El ex alto cargo policial también investigado en el caso Tándem, Eugenio Pino, acudió este martes a declarar al Juzgado Central de Instrucción número 6 para aclarar la situación de Villarejo, que mantuvo sus empresas privadas (grupo Cenyt) a la vez que era comisario en activo del Cuerpo Nacional de la Policía, y realizó dicha declaración según trasladan fuentes jurídicas presentes.

Tanto Pino como los dos ex subdirectores generales de la Policía, Pedro Díaz-Pintado y Agustín Linares, firmaron tres cartas en enero de 2018, una vez se investigaba ya a Villarejo en la Audiencia Nacional, en las que afirmaron conocer y autorizar su actividad privada cuando era comisario en activo de la Policía.

Los tres fueron citados esta semana para aclarar el contenido de dichas cartas, con las que la defensa de Villarejo trata de demostrar que tuvo permiso del Cuerpo para llevar a cabo su actividad privada paralelamente a su labor como agente encubierto y apartar así los presuntos delitos por los que está investigado en la mayoría de piezas de la causa.

La Fiscalía y la acusación popular ejercida por Podemos sostienen que el comisario utilizó su vinculación con la Policía y la información a la que podía llegar gracias a ello para llevar a cabo trabajos privados que le habrían enriquecido, con lo que incurrió en presuntos delitos de cohecho, revelación de secretos, tráfico de influencias y otros. Ahora, Linares se desdice de la carta que él mismo firmó y Pino matiza lo que en ésta se recogió.

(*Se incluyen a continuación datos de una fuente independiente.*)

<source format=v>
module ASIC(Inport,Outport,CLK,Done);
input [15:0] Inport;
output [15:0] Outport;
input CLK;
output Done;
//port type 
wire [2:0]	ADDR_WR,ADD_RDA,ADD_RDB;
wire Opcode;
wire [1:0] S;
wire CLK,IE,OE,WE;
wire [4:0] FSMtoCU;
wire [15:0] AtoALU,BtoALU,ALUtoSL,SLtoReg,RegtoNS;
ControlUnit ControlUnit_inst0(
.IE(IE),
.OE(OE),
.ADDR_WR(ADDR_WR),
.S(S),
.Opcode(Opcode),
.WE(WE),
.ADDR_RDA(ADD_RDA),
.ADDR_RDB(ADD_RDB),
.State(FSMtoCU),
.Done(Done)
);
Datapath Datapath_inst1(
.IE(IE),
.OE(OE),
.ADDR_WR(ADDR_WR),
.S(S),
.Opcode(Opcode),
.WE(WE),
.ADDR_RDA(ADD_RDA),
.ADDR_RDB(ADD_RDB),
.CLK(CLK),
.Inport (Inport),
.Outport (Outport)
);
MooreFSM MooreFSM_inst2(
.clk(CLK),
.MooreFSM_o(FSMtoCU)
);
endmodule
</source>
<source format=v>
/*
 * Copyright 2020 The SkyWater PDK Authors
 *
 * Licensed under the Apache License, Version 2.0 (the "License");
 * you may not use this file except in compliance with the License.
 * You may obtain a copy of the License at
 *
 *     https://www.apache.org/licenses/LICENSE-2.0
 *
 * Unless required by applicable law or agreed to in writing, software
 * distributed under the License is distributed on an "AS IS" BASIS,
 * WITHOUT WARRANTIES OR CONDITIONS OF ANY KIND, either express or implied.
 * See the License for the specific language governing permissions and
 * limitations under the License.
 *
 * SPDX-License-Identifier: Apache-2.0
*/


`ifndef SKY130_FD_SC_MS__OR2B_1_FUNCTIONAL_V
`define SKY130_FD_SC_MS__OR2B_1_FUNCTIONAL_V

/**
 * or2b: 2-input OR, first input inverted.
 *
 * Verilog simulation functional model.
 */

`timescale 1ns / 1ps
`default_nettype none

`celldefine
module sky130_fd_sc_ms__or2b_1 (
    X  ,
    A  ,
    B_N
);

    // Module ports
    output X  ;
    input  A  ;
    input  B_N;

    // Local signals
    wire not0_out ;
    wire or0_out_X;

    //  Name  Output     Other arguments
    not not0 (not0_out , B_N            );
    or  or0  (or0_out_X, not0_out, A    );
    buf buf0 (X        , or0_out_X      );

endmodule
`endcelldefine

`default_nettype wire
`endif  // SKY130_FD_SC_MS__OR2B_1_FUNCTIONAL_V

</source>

«Era el dios en el Olimpo de la Policía»

En uno de los párrafos de la carta firmada por los tres mandos, se afirmaba que las empresas del ex comisario «sirvieron a los intereses de la Policía sin percibir contraprestación por ello». Sin embargo, Eugenio Pino matizó esta información.

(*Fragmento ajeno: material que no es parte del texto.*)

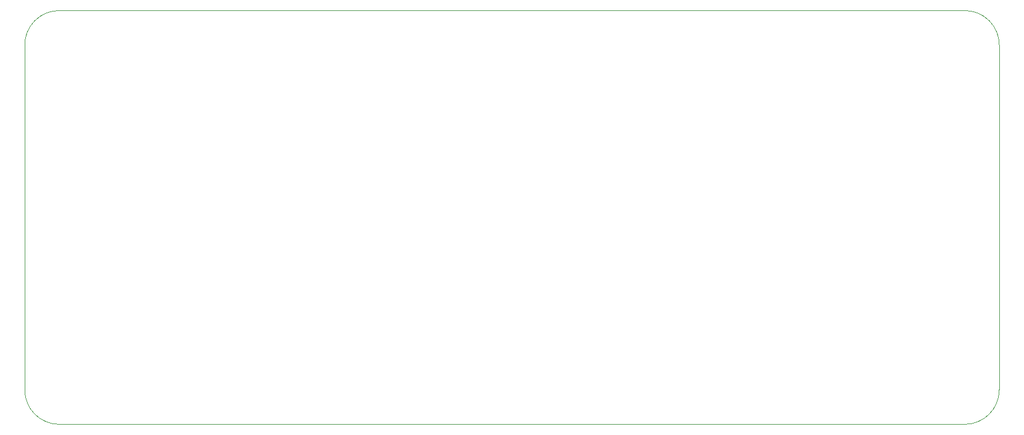
<source format=gm1>
G04 #@! TF.GenerationSoftware,KiCad,Pcbnew,6.0.5+dfsg-1~bpo11+1*
G04 #@! TF.CreationDate,2022-07-16T13:24:40+00:00*
G04 #@! TF.ProjectId,power_supply,706f7765-725f-4737-9570-706c792e6b69,0*
G04 #@! TF.SameCoordinates,Original*
G04 #@! TF.FileFunction,Profile,NP*
%FSLAX46Y46*%
G04 Gerber Fmt 4.6, Leading zero omitted, Abs format (unit mm)*
G04 Created by KiCad (PCBNEW 6.0.5+dfsg-1~bpo11+1) date 2022-07-16 13:24:40*
%MOMM*%
%LPD*%
G01*
G04 APERTURE LIST*
G04 #@! TA.AperFunction,Profile*
%ADD10C,0.100000*%
G04 #@! TD*
G04 APERTURE END LIST*
D10*
X223266000Y-76454000D02*
G75*
G03*
X218186000Y-71374000I-5080000J0D01*
G01*
X84836000Y-71374000D02*
G75*
G03*
X79756000Y-76454000I0J-5080000D01*
G01*
X79756000Y-76454000D02*
X79756000Y-127254000D01*
X223266000Y-127254000D02*
X223266000Y-76454000D01*
X218186000Y-132334000D02*
G75*
G03*
X223266000Y-127254000I0J5080000D01*
G01*
X79756000Y-127254000D02*
G75*
G03*
X84836000Y-132334000I5080000J0D01*
G01*
X84836000Y-132334000D02*
X218186000Y-132334000D01*
X218186000Y-71374000D02*
X84836000Y-71374000D01*
M02*

</source>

El ex número dos de la Policía afirmó que sabía que Villarejo tenía empresas privadas pero nunca fueron utilizadas por la Policía. Asimismo, sostuvo que no conocía las operaciones que hacía desde éstas porque era un agente que funcionaba de una manera distinta al resto, que «tenía sus secretos y se dedicaba a sus cosas». En este sentido, dijo que desconocía el 80% de lo que hacía. A lo que el juez García-Castellón reprochó «usted era el dios en el Olimpo de la Policía, ¿cómo no lo iba a conocer?».

Pino afirmó que trató de cesar a Villarejo precisamente porque le puenteaba. Posteriormente, aunque las fuentes consultadas no especifican si el declarante hizo una consecución directa, recibió, según su versión, una llamada del ministro de Interior Jorge Fernández Díaz en la que le pidió que «no tratara mal» a Villarejo y le dijo que se lo pedía por indicación del presidente Mariano Rajoy, con el que presuntamente habría hablado el propio comisario investigado. Ante tal afirmación, el juez preguntó si Fernández Díaz podría corroborar esto si se le preguntaba, y él afirmó que sí, según trasladan fuentes jurídicas presentes en la declaración.